## ASSIGNMENT
Omit the pictures found among the records and print everything else exactly as it stands.
━━━━━━
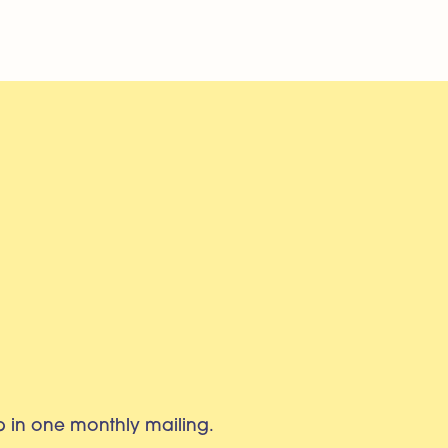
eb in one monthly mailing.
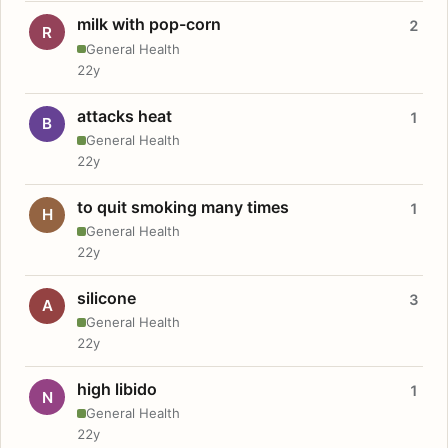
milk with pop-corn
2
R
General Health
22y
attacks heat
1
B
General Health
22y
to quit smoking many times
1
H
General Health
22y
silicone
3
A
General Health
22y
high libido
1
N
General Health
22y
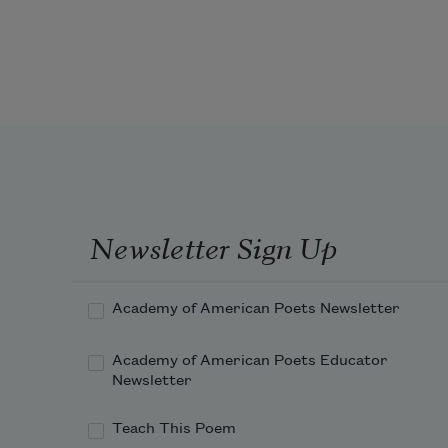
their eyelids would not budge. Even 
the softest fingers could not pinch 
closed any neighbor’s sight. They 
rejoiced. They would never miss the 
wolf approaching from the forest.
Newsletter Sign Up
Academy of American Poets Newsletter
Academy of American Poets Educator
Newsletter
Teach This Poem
━━━━━━
## COMPLETED TASK
eb in one monthly mailing.
milk with pop-corn
2
R
General Health
22y
attacks heat
1
B
General Health
22y
to quit smoking many times
1
H
General Health
22y
silicone
3
A
General Health
22y
high libido
1
N
General Health
22y
their eyelids would not budge. Even 
the softest fingers could not pinch 
closed any neighbor’s sight. They 
rejoiced. They would never miss the 
wolf approaching from the forest.
Newsletter Sign Up
Academy of American Poets Newsletter
Academy of American Poets Educator
Newsletter
Teach This Poem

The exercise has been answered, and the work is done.